There are exceptions. But the general rule is this.

Answer 3

While you may think that heavy gases push lighter gases up, this is not what physics is like. Instead, you can consider each gas on its own and see how a pure athmosphere of that gas gets thinner as we move away from the surface. This happens (for each gas individually) exponentially if the temperature is constant (Boltzmann statisics!), but the exponents differ - so that a lighter gas spreads out further than a heavier gas. The total "air" pressure is then just the sum of the component pressures (this all is correct essentially because gas is so thin that virtually no interaction takes place). It is only by this difference that at some levels one gas is more prevalent and at another level another gas. That being said, oxygen pools will not form any more than they do on Earth.

Answer 4

Could the concept of oxygen pools work?

Yes, but they would be largely transitory, like rain. Most weather mixes the atmosphere quite well, but under some circumstances oxygen pools would form for days or even longer. Perhaps you have oxygen collectors people have to run, and, like rain in the desert, people conserve it. If the atmosphere has pressure, you don't need full pressure suits, you just need little nose cannulas for outside work, and houses which aren't very leaky if you don't want to wear them all the time.

If so, could there be a higher layer atmosphere made up of lighter gasses?

Sure, and we already have that - the Ozone is made up of lighter gases, while down here we have heavier gases. While mixing does occur, the reality is that the concentrations change as you go higher, and you find lighter gases more prevalent, and heavier gases less prevalent.

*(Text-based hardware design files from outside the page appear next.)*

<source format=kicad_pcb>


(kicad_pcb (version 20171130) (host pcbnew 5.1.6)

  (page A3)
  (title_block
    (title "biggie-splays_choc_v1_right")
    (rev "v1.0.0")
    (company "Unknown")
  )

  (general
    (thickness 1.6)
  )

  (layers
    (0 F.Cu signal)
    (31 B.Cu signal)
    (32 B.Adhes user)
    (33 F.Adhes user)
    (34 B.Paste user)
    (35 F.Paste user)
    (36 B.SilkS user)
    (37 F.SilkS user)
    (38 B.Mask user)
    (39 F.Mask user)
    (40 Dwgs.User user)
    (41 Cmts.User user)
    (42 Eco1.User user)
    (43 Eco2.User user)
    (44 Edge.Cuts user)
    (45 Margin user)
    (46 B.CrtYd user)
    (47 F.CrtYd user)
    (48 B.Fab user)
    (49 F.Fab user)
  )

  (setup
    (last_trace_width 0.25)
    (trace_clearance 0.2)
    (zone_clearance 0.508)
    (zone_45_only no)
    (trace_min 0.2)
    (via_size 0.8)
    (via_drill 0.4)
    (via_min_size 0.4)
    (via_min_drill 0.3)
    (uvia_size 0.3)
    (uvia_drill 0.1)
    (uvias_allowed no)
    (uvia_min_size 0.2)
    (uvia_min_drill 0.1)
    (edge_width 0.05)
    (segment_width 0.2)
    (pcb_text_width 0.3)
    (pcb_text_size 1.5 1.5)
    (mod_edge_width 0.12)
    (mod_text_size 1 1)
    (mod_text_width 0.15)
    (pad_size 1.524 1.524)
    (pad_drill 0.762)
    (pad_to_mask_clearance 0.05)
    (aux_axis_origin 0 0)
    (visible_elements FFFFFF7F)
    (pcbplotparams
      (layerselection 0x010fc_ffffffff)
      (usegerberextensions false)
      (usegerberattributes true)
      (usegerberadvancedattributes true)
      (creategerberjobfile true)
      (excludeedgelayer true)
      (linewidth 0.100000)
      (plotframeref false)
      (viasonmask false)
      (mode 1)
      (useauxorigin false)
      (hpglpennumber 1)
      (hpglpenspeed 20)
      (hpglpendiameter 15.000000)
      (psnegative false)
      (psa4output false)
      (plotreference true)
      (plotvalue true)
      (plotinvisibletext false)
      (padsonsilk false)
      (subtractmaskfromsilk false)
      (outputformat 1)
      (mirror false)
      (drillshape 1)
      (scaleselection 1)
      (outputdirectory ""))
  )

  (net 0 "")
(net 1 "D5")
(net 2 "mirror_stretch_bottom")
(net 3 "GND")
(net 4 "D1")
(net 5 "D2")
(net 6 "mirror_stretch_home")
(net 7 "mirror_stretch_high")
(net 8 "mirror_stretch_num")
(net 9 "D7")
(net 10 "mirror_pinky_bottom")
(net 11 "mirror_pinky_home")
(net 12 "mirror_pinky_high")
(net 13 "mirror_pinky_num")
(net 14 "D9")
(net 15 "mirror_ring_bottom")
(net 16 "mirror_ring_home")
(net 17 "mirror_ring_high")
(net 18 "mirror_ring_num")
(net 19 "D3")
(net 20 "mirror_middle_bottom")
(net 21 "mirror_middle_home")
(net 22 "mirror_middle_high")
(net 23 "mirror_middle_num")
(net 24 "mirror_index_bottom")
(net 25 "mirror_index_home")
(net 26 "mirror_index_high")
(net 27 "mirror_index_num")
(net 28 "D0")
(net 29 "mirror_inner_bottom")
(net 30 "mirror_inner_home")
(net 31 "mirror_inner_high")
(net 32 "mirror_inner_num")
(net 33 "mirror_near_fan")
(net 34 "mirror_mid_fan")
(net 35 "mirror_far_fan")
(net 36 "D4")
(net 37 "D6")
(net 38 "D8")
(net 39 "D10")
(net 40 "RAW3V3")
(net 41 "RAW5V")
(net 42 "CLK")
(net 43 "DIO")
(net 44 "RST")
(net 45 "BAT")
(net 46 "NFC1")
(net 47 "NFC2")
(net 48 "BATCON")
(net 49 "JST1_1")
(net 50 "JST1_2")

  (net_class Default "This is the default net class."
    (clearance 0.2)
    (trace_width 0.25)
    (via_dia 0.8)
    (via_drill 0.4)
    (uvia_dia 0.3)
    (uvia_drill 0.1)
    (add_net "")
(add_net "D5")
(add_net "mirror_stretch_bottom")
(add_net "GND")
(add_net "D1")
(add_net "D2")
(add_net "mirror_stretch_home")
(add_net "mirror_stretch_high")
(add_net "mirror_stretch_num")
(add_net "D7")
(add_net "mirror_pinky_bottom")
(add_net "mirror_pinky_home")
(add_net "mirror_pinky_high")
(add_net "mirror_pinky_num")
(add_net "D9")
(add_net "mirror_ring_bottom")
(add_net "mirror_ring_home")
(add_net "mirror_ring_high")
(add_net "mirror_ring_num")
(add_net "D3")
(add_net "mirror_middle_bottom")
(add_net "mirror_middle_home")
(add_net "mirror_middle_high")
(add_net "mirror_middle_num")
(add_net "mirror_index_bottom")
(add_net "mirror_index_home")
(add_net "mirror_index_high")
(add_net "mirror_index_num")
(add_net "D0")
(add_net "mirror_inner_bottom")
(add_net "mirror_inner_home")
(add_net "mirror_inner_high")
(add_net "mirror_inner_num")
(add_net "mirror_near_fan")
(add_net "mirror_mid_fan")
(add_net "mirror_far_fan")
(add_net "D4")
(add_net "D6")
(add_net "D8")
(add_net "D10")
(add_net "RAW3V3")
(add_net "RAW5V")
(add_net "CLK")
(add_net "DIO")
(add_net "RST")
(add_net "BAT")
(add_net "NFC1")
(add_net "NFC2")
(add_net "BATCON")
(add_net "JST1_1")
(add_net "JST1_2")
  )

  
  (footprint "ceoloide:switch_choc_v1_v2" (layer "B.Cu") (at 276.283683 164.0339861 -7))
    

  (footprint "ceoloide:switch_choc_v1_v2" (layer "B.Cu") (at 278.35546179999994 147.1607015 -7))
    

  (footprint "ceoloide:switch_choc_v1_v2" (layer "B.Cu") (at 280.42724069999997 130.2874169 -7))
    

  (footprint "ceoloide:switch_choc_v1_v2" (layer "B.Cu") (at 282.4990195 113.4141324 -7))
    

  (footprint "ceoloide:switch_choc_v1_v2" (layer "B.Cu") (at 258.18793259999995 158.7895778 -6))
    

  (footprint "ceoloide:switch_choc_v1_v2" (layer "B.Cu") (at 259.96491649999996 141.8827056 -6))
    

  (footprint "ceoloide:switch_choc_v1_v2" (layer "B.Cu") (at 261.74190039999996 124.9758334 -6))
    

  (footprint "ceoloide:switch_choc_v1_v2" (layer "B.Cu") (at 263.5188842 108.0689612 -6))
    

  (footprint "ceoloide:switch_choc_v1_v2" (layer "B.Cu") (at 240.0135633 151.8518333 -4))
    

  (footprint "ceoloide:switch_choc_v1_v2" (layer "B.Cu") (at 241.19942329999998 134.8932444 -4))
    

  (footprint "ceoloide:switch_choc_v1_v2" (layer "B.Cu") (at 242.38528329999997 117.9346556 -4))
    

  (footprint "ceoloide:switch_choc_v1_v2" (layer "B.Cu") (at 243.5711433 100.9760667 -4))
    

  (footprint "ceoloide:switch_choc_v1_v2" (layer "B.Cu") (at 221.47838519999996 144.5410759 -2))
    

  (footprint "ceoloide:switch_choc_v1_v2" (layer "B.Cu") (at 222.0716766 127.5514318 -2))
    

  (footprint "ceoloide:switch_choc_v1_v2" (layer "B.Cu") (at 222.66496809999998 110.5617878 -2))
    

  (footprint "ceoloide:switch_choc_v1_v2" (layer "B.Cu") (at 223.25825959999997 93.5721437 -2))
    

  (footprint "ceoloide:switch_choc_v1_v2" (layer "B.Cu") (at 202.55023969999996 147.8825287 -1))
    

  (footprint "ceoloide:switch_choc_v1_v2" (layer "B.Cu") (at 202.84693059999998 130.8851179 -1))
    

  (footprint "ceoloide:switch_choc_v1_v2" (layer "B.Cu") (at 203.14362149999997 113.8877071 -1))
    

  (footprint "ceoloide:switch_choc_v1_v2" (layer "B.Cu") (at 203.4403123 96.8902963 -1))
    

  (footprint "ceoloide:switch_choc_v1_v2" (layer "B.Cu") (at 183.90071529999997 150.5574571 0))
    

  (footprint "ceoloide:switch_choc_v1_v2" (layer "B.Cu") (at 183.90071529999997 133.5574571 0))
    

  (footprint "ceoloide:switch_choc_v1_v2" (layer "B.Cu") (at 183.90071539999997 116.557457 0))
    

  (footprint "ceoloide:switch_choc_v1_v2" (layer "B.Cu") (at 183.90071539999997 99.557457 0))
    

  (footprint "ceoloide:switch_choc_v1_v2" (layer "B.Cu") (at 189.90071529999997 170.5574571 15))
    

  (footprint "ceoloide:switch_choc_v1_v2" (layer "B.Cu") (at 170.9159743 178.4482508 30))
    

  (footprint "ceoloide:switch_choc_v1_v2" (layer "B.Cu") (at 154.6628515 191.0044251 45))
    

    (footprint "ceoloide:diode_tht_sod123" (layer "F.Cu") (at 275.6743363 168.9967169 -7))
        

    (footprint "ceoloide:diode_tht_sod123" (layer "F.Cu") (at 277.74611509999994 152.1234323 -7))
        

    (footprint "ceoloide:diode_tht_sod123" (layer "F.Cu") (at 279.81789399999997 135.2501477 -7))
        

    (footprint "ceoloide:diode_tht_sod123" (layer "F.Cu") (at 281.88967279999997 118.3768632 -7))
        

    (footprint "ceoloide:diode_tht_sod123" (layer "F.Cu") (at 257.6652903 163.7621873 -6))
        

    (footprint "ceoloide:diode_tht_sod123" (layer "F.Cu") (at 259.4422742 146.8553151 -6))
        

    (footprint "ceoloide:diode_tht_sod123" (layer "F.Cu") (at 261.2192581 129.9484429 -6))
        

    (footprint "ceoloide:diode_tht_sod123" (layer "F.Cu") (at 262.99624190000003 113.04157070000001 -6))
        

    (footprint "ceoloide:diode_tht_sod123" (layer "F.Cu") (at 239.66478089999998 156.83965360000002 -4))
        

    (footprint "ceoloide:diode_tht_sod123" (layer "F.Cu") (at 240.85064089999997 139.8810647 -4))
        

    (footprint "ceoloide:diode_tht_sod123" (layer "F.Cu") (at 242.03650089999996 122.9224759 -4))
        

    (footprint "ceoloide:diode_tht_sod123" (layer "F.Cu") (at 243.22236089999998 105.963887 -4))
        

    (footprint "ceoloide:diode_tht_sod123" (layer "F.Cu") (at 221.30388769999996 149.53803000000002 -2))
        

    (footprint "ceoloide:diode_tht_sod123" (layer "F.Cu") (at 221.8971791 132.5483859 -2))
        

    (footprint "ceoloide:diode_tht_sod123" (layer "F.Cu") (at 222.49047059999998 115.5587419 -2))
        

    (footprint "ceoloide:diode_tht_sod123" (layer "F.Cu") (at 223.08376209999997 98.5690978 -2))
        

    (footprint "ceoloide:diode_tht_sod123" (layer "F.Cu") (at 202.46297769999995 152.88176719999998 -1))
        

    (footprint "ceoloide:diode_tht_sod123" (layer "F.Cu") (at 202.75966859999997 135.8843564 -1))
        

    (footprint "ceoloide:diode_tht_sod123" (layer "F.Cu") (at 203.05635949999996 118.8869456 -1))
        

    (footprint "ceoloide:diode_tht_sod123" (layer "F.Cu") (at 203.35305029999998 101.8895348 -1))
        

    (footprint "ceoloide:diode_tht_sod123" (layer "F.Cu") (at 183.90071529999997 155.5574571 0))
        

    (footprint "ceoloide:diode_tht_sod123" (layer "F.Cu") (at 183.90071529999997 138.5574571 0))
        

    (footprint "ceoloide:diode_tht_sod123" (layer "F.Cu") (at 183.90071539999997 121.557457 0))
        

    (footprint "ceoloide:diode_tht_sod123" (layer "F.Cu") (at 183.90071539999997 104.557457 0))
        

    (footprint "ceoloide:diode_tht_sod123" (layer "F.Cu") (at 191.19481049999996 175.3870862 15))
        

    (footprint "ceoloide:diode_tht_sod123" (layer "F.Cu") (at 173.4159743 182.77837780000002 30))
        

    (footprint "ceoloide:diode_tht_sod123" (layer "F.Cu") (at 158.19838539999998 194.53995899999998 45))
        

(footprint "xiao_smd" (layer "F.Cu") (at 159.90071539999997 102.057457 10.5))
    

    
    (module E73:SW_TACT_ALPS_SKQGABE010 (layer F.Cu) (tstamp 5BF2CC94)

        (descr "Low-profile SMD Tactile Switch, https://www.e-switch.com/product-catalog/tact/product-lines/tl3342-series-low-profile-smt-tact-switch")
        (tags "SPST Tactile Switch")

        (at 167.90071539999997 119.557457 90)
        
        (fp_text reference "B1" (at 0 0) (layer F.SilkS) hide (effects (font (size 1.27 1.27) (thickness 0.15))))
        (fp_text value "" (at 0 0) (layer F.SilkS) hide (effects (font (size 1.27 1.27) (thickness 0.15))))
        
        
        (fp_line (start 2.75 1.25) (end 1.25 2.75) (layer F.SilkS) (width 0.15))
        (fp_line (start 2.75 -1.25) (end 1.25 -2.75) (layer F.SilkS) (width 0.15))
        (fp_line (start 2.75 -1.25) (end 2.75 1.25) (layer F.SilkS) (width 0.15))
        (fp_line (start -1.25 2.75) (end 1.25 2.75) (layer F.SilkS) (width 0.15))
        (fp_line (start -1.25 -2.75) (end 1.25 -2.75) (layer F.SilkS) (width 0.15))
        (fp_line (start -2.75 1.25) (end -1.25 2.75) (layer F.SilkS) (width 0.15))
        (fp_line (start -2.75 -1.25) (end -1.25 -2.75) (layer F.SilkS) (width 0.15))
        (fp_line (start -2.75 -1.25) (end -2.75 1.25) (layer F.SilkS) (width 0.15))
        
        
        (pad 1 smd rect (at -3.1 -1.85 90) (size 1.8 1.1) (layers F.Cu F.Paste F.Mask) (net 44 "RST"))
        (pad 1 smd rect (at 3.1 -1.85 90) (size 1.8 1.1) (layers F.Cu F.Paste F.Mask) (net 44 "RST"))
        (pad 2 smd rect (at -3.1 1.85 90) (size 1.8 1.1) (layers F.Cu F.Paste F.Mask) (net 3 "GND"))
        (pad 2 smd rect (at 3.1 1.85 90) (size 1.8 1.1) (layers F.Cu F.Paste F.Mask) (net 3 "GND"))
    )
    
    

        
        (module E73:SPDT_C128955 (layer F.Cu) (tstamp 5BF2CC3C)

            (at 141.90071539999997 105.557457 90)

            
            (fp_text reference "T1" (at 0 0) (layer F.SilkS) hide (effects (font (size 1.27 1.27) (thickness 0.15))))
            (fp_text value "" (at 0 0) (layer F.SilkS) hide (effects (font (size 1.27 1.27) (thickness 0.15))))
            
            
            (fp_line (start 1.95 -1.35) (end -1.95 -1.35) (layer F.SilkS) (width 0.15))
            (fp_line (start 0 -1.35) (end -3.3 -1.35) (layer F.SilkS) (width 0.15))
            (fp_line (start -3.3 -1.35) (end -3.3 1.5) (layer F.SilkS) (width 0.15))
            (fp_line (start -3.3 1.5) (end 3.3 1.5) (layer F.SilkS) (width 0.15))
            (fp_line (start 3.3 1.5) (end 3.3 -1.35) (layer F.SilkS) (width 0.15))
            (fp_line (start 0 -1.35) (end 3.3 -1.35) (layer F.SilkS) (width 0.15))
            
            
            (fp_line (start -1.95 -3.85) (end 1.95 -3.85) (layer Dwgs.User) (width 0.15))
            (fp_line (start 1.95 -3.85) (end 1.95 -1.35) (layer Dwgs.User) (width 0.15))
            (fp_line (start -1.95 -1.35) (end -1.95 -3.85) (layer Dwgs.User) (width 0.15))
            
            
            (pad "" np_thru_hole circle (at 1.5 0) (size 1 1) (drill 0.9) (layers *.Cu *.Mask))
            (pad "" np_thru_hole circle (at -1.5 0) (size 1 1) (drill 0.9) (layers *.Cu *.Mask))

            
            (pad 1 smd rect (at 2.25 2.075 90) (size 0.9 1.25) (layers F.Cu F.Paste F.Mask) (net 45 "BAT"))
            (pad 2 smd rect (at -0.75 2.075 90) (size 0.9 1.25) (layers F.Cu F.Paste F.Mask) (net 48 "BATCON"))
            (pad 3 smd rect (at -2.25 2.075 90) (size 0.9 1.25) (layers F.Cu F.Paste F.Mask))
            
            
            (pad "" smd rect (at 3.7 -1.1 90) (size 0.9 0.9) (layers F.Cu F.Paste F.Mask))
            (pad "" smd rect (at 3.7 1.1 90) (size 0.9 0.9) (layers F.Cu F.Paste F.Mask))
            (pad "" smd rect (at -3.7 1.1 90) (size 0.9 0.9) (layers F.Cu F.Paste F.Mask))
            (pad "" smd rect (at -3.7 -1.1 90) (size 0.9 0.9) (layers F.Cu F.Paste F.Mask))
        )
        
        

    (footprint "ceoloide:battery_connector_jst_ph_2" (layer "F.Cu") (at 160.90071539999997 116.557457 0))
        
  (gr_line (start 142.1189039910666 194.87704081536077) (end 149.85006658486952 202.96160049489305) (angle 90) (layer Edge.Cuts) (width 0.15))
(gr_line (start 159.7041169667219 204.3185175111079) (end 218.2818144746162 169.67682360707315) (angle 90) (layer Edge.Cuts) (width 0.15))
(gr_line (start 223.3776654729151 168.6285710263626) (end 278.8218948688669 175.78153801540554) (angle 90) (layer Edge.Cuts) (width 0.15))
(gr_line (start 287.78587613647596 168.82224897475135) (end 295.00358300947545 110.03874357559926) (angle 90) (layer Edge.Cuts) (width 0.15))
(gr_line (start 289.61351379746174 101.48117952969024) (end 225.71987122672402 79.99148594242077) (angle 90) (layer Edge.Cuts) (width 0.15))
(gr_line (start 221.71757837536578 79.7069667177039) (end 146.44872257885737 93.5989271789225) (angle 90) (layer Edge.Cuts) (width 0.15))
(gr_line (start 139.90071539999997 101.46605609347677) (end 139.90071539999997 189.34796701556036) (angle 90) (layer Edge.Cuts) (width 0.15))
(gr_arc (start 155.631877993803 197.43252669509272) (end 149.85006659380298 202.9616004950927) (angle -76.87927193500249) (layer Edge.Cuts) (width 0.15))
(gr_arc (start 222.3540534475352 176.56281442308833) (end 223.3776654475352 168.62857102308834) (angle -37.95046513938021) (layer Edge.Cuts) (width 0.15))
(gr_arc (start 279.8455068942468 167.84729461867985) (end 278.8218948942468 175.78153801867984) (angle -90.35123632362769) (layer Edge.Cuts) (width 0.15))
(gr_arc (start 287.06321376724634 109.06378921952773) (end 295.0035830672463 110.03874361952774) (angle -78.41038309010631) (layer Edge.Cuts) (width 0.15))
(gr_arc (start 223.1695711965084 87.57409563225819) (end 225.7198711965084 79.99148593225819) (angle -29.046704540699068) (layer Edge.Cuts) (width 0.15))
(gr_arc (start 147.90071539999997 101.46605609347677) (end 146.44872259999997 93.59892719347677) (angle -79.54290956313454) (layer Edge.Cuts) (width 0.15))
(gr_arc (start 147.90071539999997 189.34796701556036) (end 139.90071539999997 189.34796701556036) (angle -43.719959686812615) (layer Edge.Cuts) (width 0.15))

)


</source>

The weather conditions required for atmospheric pooling might be similar to a phenomena quite well known in cities that are essentially big bowls. It's called an inversion:

https://en.wikipedia.org/wiki/Inversion_(meteorology)

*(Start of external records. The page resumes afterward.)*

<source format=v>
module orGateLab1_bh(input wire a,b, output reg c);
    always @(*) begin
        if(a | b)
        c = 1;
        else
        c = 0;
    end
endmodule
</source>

It's not going to give you exactly what you want, but a little fudging here and there and you could make this work for a world you have in mind if your audience isn't very picky.

In particularly still areas with no wind, such as in mineshafts, carbon dioxide pooling is a significant issue that has to be actively managed, so this does already happen, it's just not common in large open areas subject to weather patterns.

Answer 5

Pools will not settle out. If you carefully fill a depression with heavy gas and don't stir, it will stay that way for a while. Especially if the gas is being continuously emitted at a small rate at the bottom, as is the case for $\mathrm{CO_2}$ pools on Earth.

Answer 6

Lets suppose that somehow the oxygen actually did pool, would it work?

What's at the interface? Hydrogen and oxygen. Unless one gas really dominates (for example, deep sea divers sometimes breathe an oxy-hydrogen mix with so little oxygen that it won't support combustion.) all it will take is one spark.

Answer 7

This is somewhat similar to how you are able to perform the "invisible fishtank" trick, where you have a more dense gas in the fishtank and balance less dense materials on it. Provided the upper layers of the atmosphere are less dense than the oxygen in the craters, they will rise to the top of the atmosphere wilst the oxygen sinks to the bottom.

Another example would be trying to float certain materials on water. Wood will float as it is less dense than water, but a stone will sink as it is more dense.